Griffin’s Theory on Rejection and Recovery

It’s easy to write stories — just type a bunch of words, and after a while you’ve got a story. What’s tougher is to show the stories to other people, tougher still to send them to editors whose professional mandate is to reject very nearly 100% of everything sent to them. That’s the deal you sign up for, though, if your goal is not only to write words but to form them into stories, and then to see the work published. You have to send the work out.

You have to detach a bit, remind yourself how long the odds are, especially for a new writer. Not only must the story be top-notch, it also needs to be the right fit at the right time. Even after moderating expectations, even if you’re the thickest-skinned, most confident individual, when a story comes back with a rejection form there’s still at least a twinge of disappointment.

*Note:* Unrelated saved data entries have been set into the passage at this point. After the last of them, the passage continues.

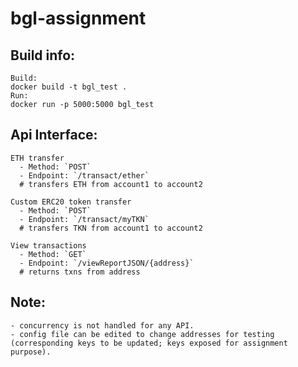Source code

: # bgl-assignment

## Build info:
    Build:
    docker build -t bgl_test .
    Run:
    docker run -p 5000:5000 bgl_test

## Api Interface:
    ETH transfer
      - Method: `POST`
      - Endpoint: `/transact/ether`
      # transfers ETH from account1 to account2
   
    Custom ERC20 token transfer
      - Method: `POST`
      - Endpoint: `/transact/myTKN`
      # transfers TKN from account1 to account2

    View transactions
      - Method: `GET`
      - Endpoint: `/viewReportJSON/{address}`
      # returns txns from address
  
## Note:
    - concurrency is not handled for any API.
    - config file can be edited to change addresses for testing (corresponding keys to be updated; keys exposed for assignment purpose).
  
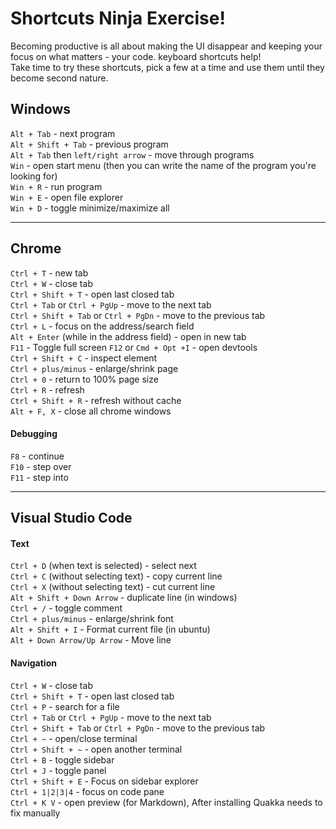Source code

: # Shortcuts Ninja Exercise!

Becoming productive is all about making the UI disappear and keeping your focus on what matters - your code. keyboard shortcuts help!  
Take time to try these shortcuts, pick a few at a time and use them until they become second nature.

## Windows
`Alt + Tab` - next program  
`Alt + Shift + Tab` - previous program  
`Alt + Tab` then `left/right arrow` - move through programs  
`Win` - open start menu (then you can write the name of the program you're looking for)  
`Win + R` - run program  
`Win + E` - open file explorer  
`Win + D` - toggle minimize/maximize all  

---

## Chrome
`Ctrl + T` - new tab  
`Ctrl + W` - close tab  
`Ctrl + Shift + T` - open last closed tab  
`Ctrl + Tab` or `Ctrl + PgUp` - move to the next tab  
`Ctrl + Shift + Tab` or `Ctrl + PgDn` - move to the previous tab  
`Ctrl + L` - focus on the address/search field  
`Alt + Enter` (while in the address field) - open in new tab  
`F11` - Toggle full screen
`F12` or `Cmd + Opt +I` - open devtools  
`Ctrl + Shift + C` - inspect element\
`Ctrl + plus/minus` - enlarge/shrink page  
`Ctrl + 0` - return to 100% page size  
`Ctrl + R` - refresh\
`Ctrl + Shift + R` - refresh without cache\
`Alt + F, X` - close all chrome windows

#### Debugging
`F8` - continue  
`F10` - step over  
`F11` - step into  

---

## Visual Studio Code

#### Text
`Ctrl + D` (when text is selected) - select next\
`Ctrl + C` (without selecting text) - copy current line  
`Ctrl + X` (without selecting text) - cut current line  
`Alt + Shift + Down Arrow` - duplicate line (in windows)\
`Ctrl + /` - toggle comment\
`Ctrl + plus/minus` - enlarge/shrink font\
`Alt + Shift + I` - Format current file (in ubuntu)\
`Alt + Down Arrow/Up Arrow` - Move line

#### Navigation
`Ctrl + W` - close tab  
`Ctrl + Shift + T` - open last closed tab  
`Ctrl + P` - search for a file\
`Ctrl + Tab` or `Ctrl + PgUp` - move to the next tab\
`Ctrl + Shift + Tab` or `Ctrl + PgDn` - move to the previous tab \
`Ctrl + ~` - open/close terminal\
`Ctrl + Shift + ~` - open another terminal\
`Ctrl + B` - toggle sidebar\
`Ctrl + J` - toggle panel\
`Ctrl + Shift + E` - Focus on sidebar explorer\
`Ctrl + 1|2|3|4` - focus on code pane\
`Ctrl + K V` - open preview (for Markdown), After installing Quakka needs to fix manually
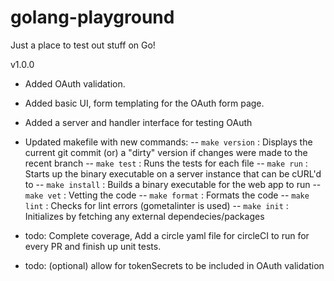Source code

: # golang-playground
Just a place to test out stuff on Go!

v1.0.0
- Added OAuth validation.
- Added basic UI, form templating for the OAuth form page.
- Added a server and handler interface for testing OAuth
- Updated makefile with new commands:
-- `make version` : Displays the current git commit (or) a "dirty" version if changes were made to the recent branch
-- `make test` : Runs the tests for each file
-- `make run` : Starts up the binary executable on a server instance that can be cURL'd to
-- `make install` : Builds a binary executable for the web app to run
-- `make vet` : Vetting the code
-- `make format` : Formats the code
-- `make lint` : Checks for lint errors (gometalinter is used)
-- `make init` : Initializes by fetching any external dependecies/packages

- todo: Complete coverage, Add a circle yaml file for circleCI to run for every PR and finish up unit tests.
- todo: (optional) allow for tokenSecrets to be included in OAuth validation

Writers have to be self-assured, and full of the buzz of their own competence, in order to produce good work. The narrator needs to be able to proceed with that affirmative “Yes!” attitude underlying the putting of new words to the page. How best to reconcile these two things, then: the diminishment of self-esteem that occurs each time a submission comes back, and the upkeep of one’s own confidence in the face of repeated, frequent rejections?

My theory is that each rejection unavoidably represents a small chipping-away of the foundation of self-assurance. If the writer wants to keep going, to avoid ending up reduced to a self-loathing drunk who no longer writes a word – or worse, one of those writers who keeps writing but stops sending things out — the task is to reduce the damage. I try to help myself on two fronts.

First, I keep disappointment in perspective when a rejection comes back. I remind myself of all the usual stuff: It’s not personal. Plenty of great stories are rejected many times before finding a home or even winning awards. All my favorite writers accumulated many more rejections than I’ve yet seen. And so on.

Aside from trying to reduce the “damage” from each rejection by rationalization, though, I also spend time on the opposite effort. That is, rather than minimizing damage from the outside, I try to shore up confidence from the inside. Make goals, and keep track of progress toward them. This reminds me I’m doing all I can toward creating good work, and getting it out there. I also revisit earlier works I consider most successful periodically, to remind myself I know how to form a great story and write compelling words when I work a story through all the many drafts and revisions.

Every writer unavoidably faces knock-downs or disappointments. I try to keep my foundation strong by working hard, keeping track of forward progress, and occasionally pulling out one of my better final drafts and studying it. It can help to read interviews by writers who have made it, to take heart in their stories of struggle, of wallpapering their offices with rejection slips before finally breaking through. In many of life’s endeavors it’s enough just to work hard, but in some things such as the art of writing fiction, you have to not only work hard, but persist. That means making effort along the way to keep one’s morale propped up and avoid discouragement taking hold.